When I was contacted by Ashley Lauretta from MapMyRun powered by Under Armor, to comment on the benefits of Yoga for runners, I wanted to share some less obvious Yoga practices to nourish their athletic readers.

Being a student of Yoga Therapy entails looking at our sports, vocations and daily activities for clues as to what will keep us strong and balanced in the game of life.  The Yoga Sutras of Patanjali teach us that opposites heal. If we take this to be true, then in the case of a high impact cardiovascular sport like running, low impact relaxation would offer the greatest benefit.

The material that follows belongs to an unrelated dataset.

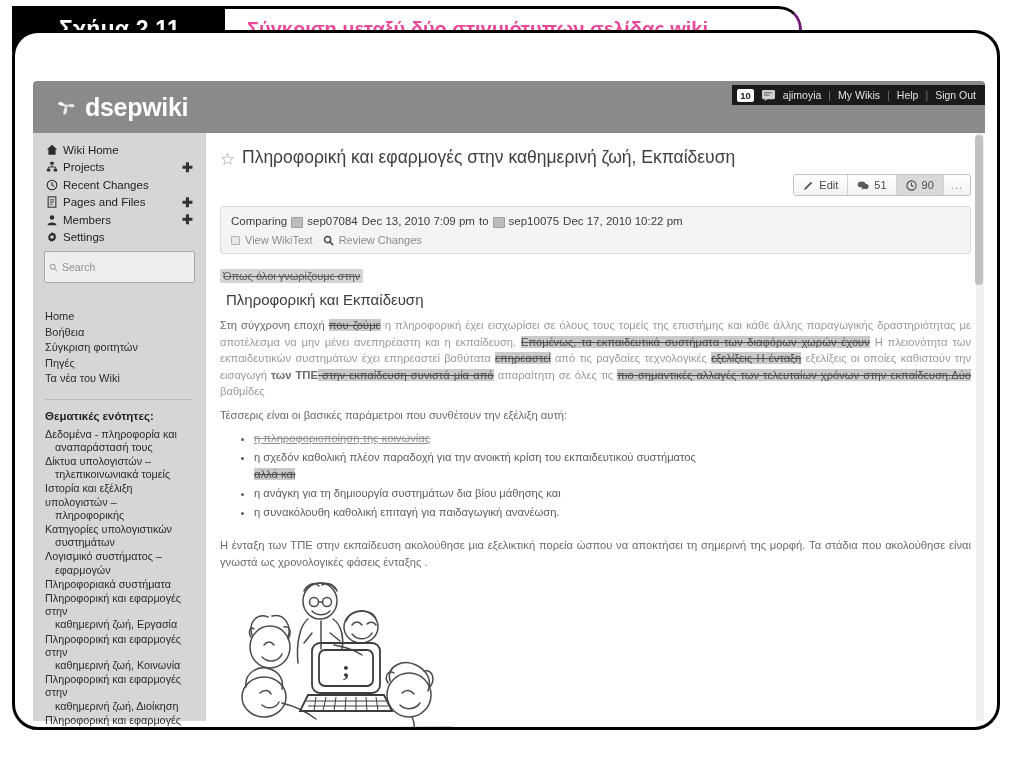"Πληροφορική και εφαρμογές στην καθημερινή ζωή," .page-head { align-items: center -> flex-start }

Beyond the delicious Yoga poses we might might do before and after a run, below are 3 subtle Yoga techniques I shared with the readers of MayMyRun to address the deeper levels of our being that Yoga is so good at keeping healthy:

HYDRATION SEAL OF THE HANDS (Jala Mudra)

The Benefits: “This move is ideal for maintaining hydration throughout the body,” shares Jones.

The Move: Sit upright with a straight spine and connect the pads of your little finger and thumb on both hands with palms facing up and other fingers extended. Hold for at least 2 minutes.

ALTERNATE NOSTRIL BREATHING (Nadi Sodhana)

The Benefits: “This provides stress relief for the nervous system to recharge after a long run,” explains Jones. “It also promotes mental health and focused relaxation.”

The Move: Sit upright on a cushion with a straight spine. With your hand of choice, raise your hand to your nose and push on the side of your right nostril with your thumb or ring finger (depending on hand of choice), plugging it. Take a deep breath in through your left nostril, plug your left nostril with your thumb or ring finger as you hold the breath. Then unseal the right nostril and let your breath out. Repeat by breathing in your right nostril, alternating sides for roughly 10 breaths.

AYURVEDIC OIL SELF-MASSAGE

The Benefits: “You’ll receive nourishing hydration for joints, muscles and nerves for healthy range of motion and faster recovery time,” comments Jones.

The Move: It is best to do this near a shower and make sure you are in an area where you won’t slip as you enter the water. Take some warmed massage oil and either massage your whole body in long, circular motions or focus specifically on sore muscles. After you’ve rubbed in the oil and boosted circulation, take a warm shower to rinse the oil that wasn’t fully absorbed.